L. Trotsky : Oeuvres - avril 1939

- "Oui, la question est de savoir pourquoi nous ne progressons pas en fonction de la valeur de nos idées, qui ne sont pas aussi dénuées de sens que le croient certains de nos amis. Nous ne progressons pas politiquement. Ce fait est l'expression du recul général du mouvement ouvrier dans les quinze dernières années. Quand le mouvement révolutionnaire décline de façon générale, quand une défaite suit une autre défaite, quand le fascisme s'étend sur le monde entier, quand le marxisme officiel s’incarne dans la plus formidable machine à duper les travailleurs, il va de soi que les révolutionnaires ne peuvent travailler que contre le courant historique général. Et cela, quand bien même leurs idées sont aussi intelligentes et exactes qu'on peut le souhaiter. C'est que les masses ne font pas leur éducation à travers des pronostics ou des conceptions théoriques, mais à travers l'expérience générale de leur vie. C'est là l'explication globale : l'ensemble de la situation est contre nous."

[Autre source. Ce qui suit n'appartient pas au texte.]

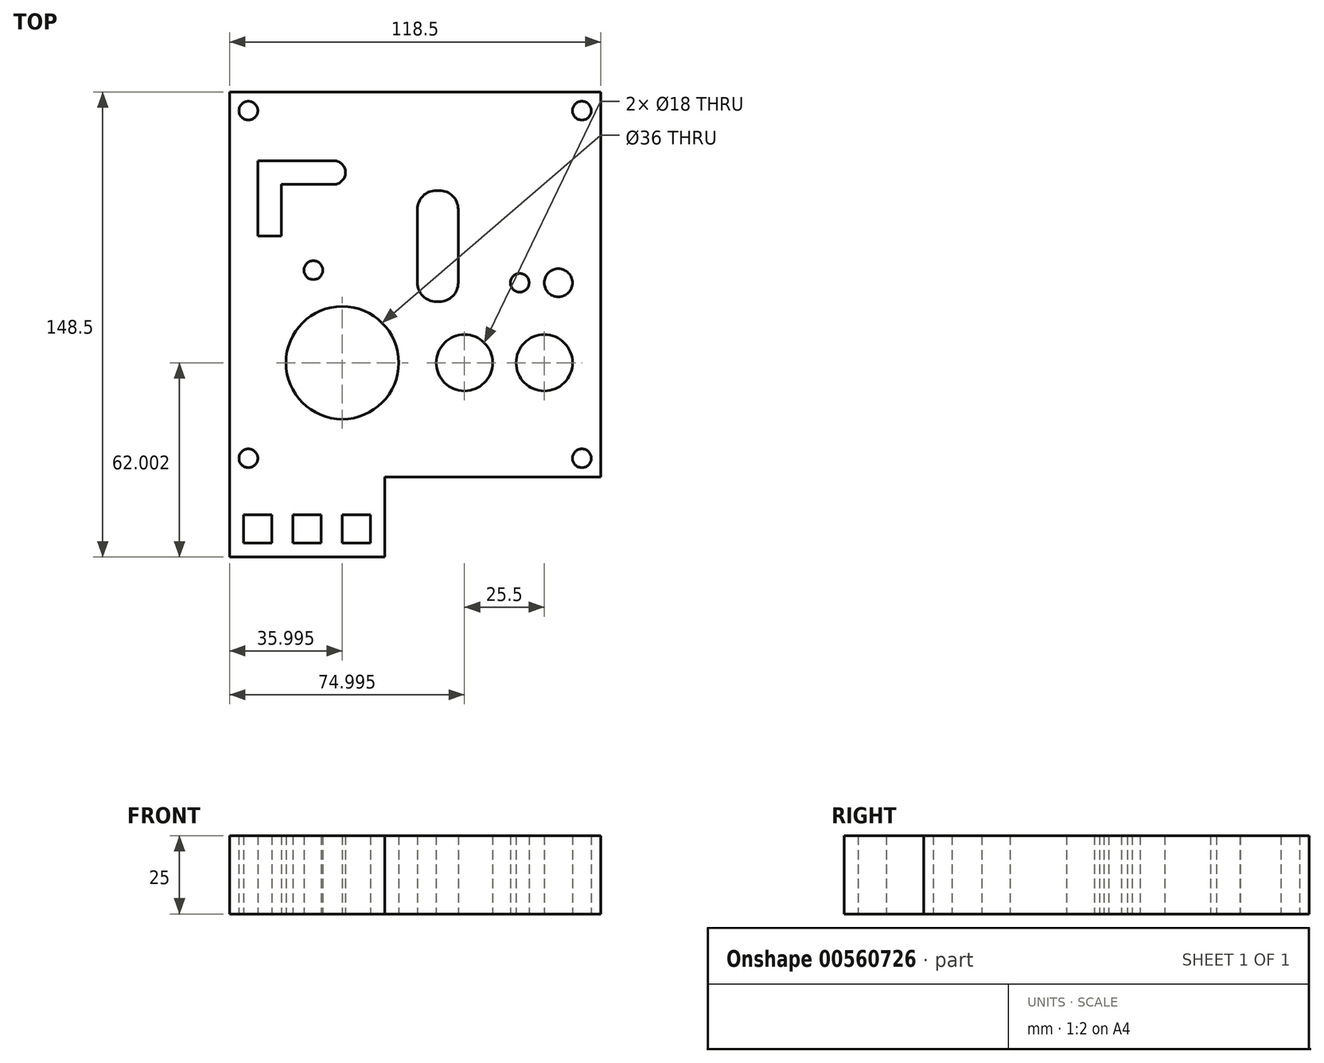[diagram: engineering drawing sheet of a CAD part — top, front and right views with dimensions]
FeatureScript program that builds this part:
annotation { "Feature Type Name" : "Feature", "Feature Type Description" : "" }
export const myFeature = defineFeature(function(context is Context, id is Id, definition is map)
    precondition{}
    {
        {
            var Q0;
            Q0=qCreatedBy(makeId("Top.planeOp"),FACE);
            var sketch = newSketch(context, id + "F0", { "sketchPlane" : qUnion([Q0])});
            skLineSegment(sketch, "E0", {"start": v(-58.68, 173.48) * mm, "end": v(59.82, 173.48) * mm});
            skLineSegment(sketch, "E1", {"start": v(59.82, 173.48) * mm, "end": v(59.82, 50.48) * mm});
            skLineSegment(sketch, "E2", {"start": v(-58.68, 173.48) * mm, "end": v(-58.68, 24.98) * mm});
            skCircle(sketch, "E3", {"center": v(53.82, 167.48) * mm, "radius": 3 * mm});
            skPoint(sketch, "E4.orphan", {"position": v(59.82, 167.48) * mm});
            skPoint(sketch, "E5.end.orphan", {"position": v(49.98, 167.48) * mm});
            skCircle(sketch, "E6", {"center": v(53.82, 56.48) * mm, "radius": 3 * mm});
            skPoint(sketch, "E7.orphan", {"position": v(53.82, 50.48) * mm});
            skCircle(sketch, "E8", {"center": v(-52.68, 167.48) * mm, "radius": 3 * mm});
            skPoint(sketch, "E9.start.orphan", {"position": v(-58.68, 167.48) * mm});
            skCircle(sketch, "E10", {"center": v(-52.68, 56.48) * mm, "radius": 3 * mm});
            skLineSegment(sketch, "E11", {"start": v(-49.68, 151.44) * mm, "end": v(-49.62, 127.44) * mm});
            skLineSegment(sketch, "E12", {"start": v(-49.62, 127.44) * mm, "end": v(-42.12, 127.46) * mm});
            skPoint(sketch, "E13.orphan", {"position": v(-58.68, 56.48) * mm});
            skLineSegment(sketch, "E14", {"start": v(59.82, 173.48) * mm, "end": v(59.82, 86.98) * mm});
            skPoint(sketch, "E15.end.orphan", {"position": v(41.82, 24.98) * mm});
            skPoint(sketch, "E16.end.orphan", {"position": v(16.32, 24.98) * mm});
            skPoint(sketch, "E17.end.orphan", {"position": v(-22.68, 24.98) * mm});
            skLineSegment(sketch, "E18", {"start": v(-9.18, 24.98) * mm, "end": v(-58.68, 24.98) * mm});
            skPoint(sketch, "E19.start.orphan", {"position": v(-4.68, 86.98) * mm});
            skLineSegment(sketch, "E20", {"start": v(59.82, 50.48) * mm, "end": v(-9.18, 50.48) * mm});
            skLineSegment(sketch, "E21", {"start": v(-9.18, 50.48) * mm, "end": v(-9.18, 24.98) * mm});
            skPoint(sketch, "E22.start.orphan", {"position": v(-68.15, 56.48) * mm});
            skLineSegment(sketch, "E23", {"start": v(-54.18, 38.48) * mm, "end": v(-54.18, 29.48) * mm});
            skLineSegment(sketch, "E24", {"start": v(-54.18, 29.48) * mm, "end": v(-45.18, 29.48) * mm});
            skLineSegment(sketch, "E25", {"start": v(-45.18, 29.48) * mm, "end": v(-45.18, 38.48) * mm});
            skLineSegment(sketch, "E26", {"start": v(-45.18, 38.48) * mm, "end": v(-54.18, 38.48) * mm});
            skLineSegment(sketch, "E27", {"start": v(-22.68, 38.48) * mm, "end": v(-22.68, 29.48) * mm});
            skLineSegment(sketch, "E28", {"start": v(-22.68, 29.48) * mm, "end": v(-13.68, 29.48) * mm});
            skLineSegment(sketch, "E29", {"start": v(-13.68, 29.48) * mm, "end": v(-13.68, 38.48) * mm});
            skLineSegment(sketch, "E30", {"start": v(-13.68, 38.48) * mm, "end": v(-22.68, 38.48) * mm});
            skPoint(sketch, "E31.endSnap0", {"position": v(-9.18, 37.73) * mm});
            skPoint(sketch, "E32.start.orphan", {"position": v(-40.68, 38.48) * mm});
            skPoint(sketch, "E33.end.orphan", {"position": v(-31.68, 38.48) * mm});
            skPoint(sketch, "E34.end.orphan", {"position": v(-31.68, 29.48) * mm});
            skPoint(sketch, "E34.start.orphan", {"position": v(-40.68, 29.48) * mm});
            skLineSegment(sketch, "E35", {"start": v(-38.43, 38.48) * mm, "end": v(-29.43, 38.48) * mm});
            skLineSegment(sketch, "E36", {"start": v(-29.43, 29.48) * mm, "end": v(-29.43, 38.48) * mm});
            skLineSegment(sketch, "E37", {"start": v(-29.43, 29.48) * mm, "end": v(-38.43, 29.48) * mm});
            skLineSegment(sketch, "E38", {"start": v(-38.43, 29.48) * mm, "end": v(-38.43, 38.48) * mm});
            skPoint(sketch, "E31.end.orphan", {"position": v(-9.18, 38.48) * mm});
            skPoint(sketch, "E39.center.orphan", {"position": v(-22.68, 86.98) * mm});
            skPoint(sketch, "E40.center.orphan", {"position": v(16.32, 86.98) * mm});
            skPoint(sketch, "E41.center.orphan", {"position": v(41.82, 86.98) * mm});
            skCircle(sketch, "E42", {"center": v(-22.68, 86.98) * mm, "radius": 18 * mm});
            skLineSegment(sketch, "E43", {"start": v(-22.68, 38.48) * mm, "end": v(-13.68, 38.48) * mm});
            skCircle(sketch, "E44", {"center": v(16.32, 86.98) * mm, "radius": 9 * mm});
            skCircle(sketch, "E45", {"center": v(41.82, 86.98) * mm, "radius": 9 * mm});
            skPoint(sketch, "E46.end.orphan", {"position": v(41.82, 38.48) * mm});
            skPoint(sketch, "E46.start.orphan", {"position": v(16.32, 38.48) * mm});
            skLineSegment(sketch, "E47", {"start": v(-52.68, 170.48) * mm, "end": v(-52.68, 173.48) * mm});
            skLineSegment(sketch, "E48", {"start": v(-58.68, 173.48) * mm, "end": v(7.32, 173.48) * mm});
            skLineSegment(sketch, "E49", {"start": v(1.32, 133.98) * mm, "end": v(1.32, 114.52) * mm});
            skLineSegment(sketch, "E50", {"start": v(14.32, 132.98) * mm, "end": v(14.32, 112.52) * mm});
            skLineSegment(sketch, "E51", {"start": v(1.32, 133.98) * mm, "end": v(1.32, 135.98) * mm});
            skLineSegment(sketch, "E52", {"start": v(1.32, 114.52) * mm, "end": v(1.32, 112.52) * mm});
            skLineSegment(sketch, "E53", {"start": v(14.32, 132.98) * mm, "end": v(14.32, 135.98) * mm});
            skLineSegment(sketch, "E54", {"start": v(14.32, 135.98) * mm, "end": v(14.32, 112.52) * mm});
            skLineSegment(sketch, "E55", {"start": v(14.32, 112.52) * mm, "end": v(14.32, 112.52) * mm});
            skLineSegment(sketch, "E56", {"start": v(8.32, 106.52) * mm, "end": v(7.32, 106.52) * mm});
            skLineSegment(sketch, "E57", {"start": v(7.32, 141.98) * mm, "end": v(8.32, 141.98) * mm});
            skPoint(sketch, "E58.visualSharp", {"position": v(1.32, 106.52) * mm});
            skArc(sketch, "E58.filletArc", {"start": v(1.32, 112.52) * mm, "mid": v(3.07, 108.28) * mm, "end": v(7.32, 106.52) * mm});
            skPoint(sketch, "E59.visualSharp", {"position": v(14.32, 106.52) * mm});
            skArc(sketch, "E59.filletArc", {"start": v(8.32, 106.52) * mm, "mid": v(12.56, 108.28) * mm, "end": v(14.32, 112.52) * mm});
            skPoint(sketch, "E60.visualSharp", {"position": v(1.32, 141.98) * mm});
            skArc(sketch, "E60.filletArc", {"start": v(7.32, 141.98) * mm, "mid": v(3.07, 140.23) * mm, "end": v(1.32, 135.98) * mm});
            skPoint(sketch, "E61.visualSharp", {"position": v(14.32, 141.98) * mm});
            skArc(sketch, "E61.filletArc", {"start": v(14.32, 135.98) * mm, "mid": v(12.56, 140.23) * mm, "end": v(8.32, 141.98) * mm});
            skLineSegment(sketch, "E62", {"start": v(-49.68, 151.44) * mm, "end": v(-25.68, 151.5) * mm});
            skLineSegment(sketch, "E63", {"start": v(-42.12, 127.46) * mm, "end": v(-42.1, 143.96) * mm});
            skLineSegment(sketch, "E64", {"start": v(-25.68, 143.96) * mm, "end": v(-42.1, 143.96) * mm});
            skPoint(sketch, "E65.start.orphan", {"position": v(-42.12, 151.46) * mm});
            skLineSegment(sketch, "E66", {"start": v(-25.68, 143.96) * mm, "end": v(-25.43, 143.96) * mm});
            skLineSegment(sketch, "E67", {"start": v(-21.68, 147.71) * mm, "end": v(-21.68, 147.76) * mm});
            skLineSegment(sketch, "E68", {"start": v(-25.43, 151.5) * mm, "end": v(-25.68, 151.5) * mm});
            skPoint(sketch, "E69.visualSharp", {"position": v(-21.68, 151.5) * mm});
            skArc(sketch, "E69.filletArc", {"start": v(-21.68, 147.76) * mm, "mid": v(-22.78, 150.4) * mm, "end": v(-25.43, 151.5) * mm});
            skPoint(sketch, "E70.visualSharp", {"position": v(-21.68, 143.96) * mm});
            skArc(sketch, "E70.filletArc", {"start": v(-25.43, 143.96) * mm, "mid": v(-22.78, 145.06) * mm, "end": v(-21.68, 147.71) * mm});
            skCircle(sketch, "E71", {"center": v(-31.92, 116.55) * mm, "radius": 3 * mm});
            skCircle(sketch, "E72", {"center": v(33.96, 112.52) * mm, "radius": 3 * mm});
            skCircle(sketch, "E73", {"center": v(46.3, 112.52) * mm, "radius": 4.5 * mm});
            skSolve(sketch);
        }
        {
            var Q0;
            Q0 = qSketchRegion(id + "F0", true);
            extrude(context, id + "F1", {"entities" : qUnion([Q0]), "depth" : 25 * mm, "offsetDistance" : 25 * mm});
        }
    });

Si l'ensemble de la situation n'est pas contre nous, c'est la manière dont on l'aborde, dont on aborde les travailleurs qui peut donner cette impression de nos jours. C'est à mon avis le principal problème que nous avons à résoudre. Je considère que l'orientation politique du POID est correcte pour ce que j'en sais tout du moins, pour autant je ne pense pas que c'est de cette manière-là qu'il faut s'adresser aux travailleurs.

Avant de vouloir planter quoi que ce soit sur un terrain afin de récolter ensuite quelque chose, il faut commencer par le déminer, le dépolluer, l'assainir, si vous plantez des plantes saines sur un terrain impropre à la culture, il n'en sortira jamais rien de bon. Entre nous, je tiens cela de ma piètre expérience de jardinier qui a hérité d'un champ de cailloux, et qui a cru qu'il suffirait de retourner la terre dur comme du béton sur quelques dizaines de centimètres pour obtenir une merveilleuse récolte, des prunes ouais, soit les racines ont brûlées à cause de la chaleur, soit parce que l'eau stagnait, il aurait fallu creuser beaucoup plus profondément et je ne l'ai pas fait, moi seul suis responsable ! Creuser, creuser et creuser encore chaque question qui se pose à nous, c'est préférable...

Je terminerai par une petite histoire indienne.

Ma compagne Selvi m'a raconté il y a quelques jours, qu'autrefois son père touchait un salaire de 3 roupies par semaine, 12 roupies par mois, il y a de cela environ 33 ans, 12 roupies cela fait 12 centimes d'euro (1 euro = 70 à 75 roupies). Selvi avait 14 ans et venait d'accoucher de son premier enfant. A l'époque mon salaire devait être de 3.000 frs, soit 550 euros environ, soit 41.200 roupies. Elle a 6 frères et soeurs, et elle m'a raconté qu'à l'époque ils ne mangeaient pas tous les jours à leur faim où ils se contentaient d'un seul repas, c'est un grand mot, je vous passe les détails, tu m'étonnes, quelle misère noire !

Vous voyez le rapport entre 12 centimes d'euro et 550 euros, l'écart est plus gigantesque encore qu'entre un ouvrier français et un patron du CAC40. Cela donne à réfléchir, surtout quand on se repasse les discours politiques de cette époque, c'est à se demander sur quelle planète on vivait (et certains continuent de vivre et ils sont très nombreux) ! Maintenant quand on intègre ce genre de facteur dans notre réflexion, on porte forcément un autre regard sur les classes, la société, etc. on comprend mieux pourquoi et comment nous en sommes arrivés là.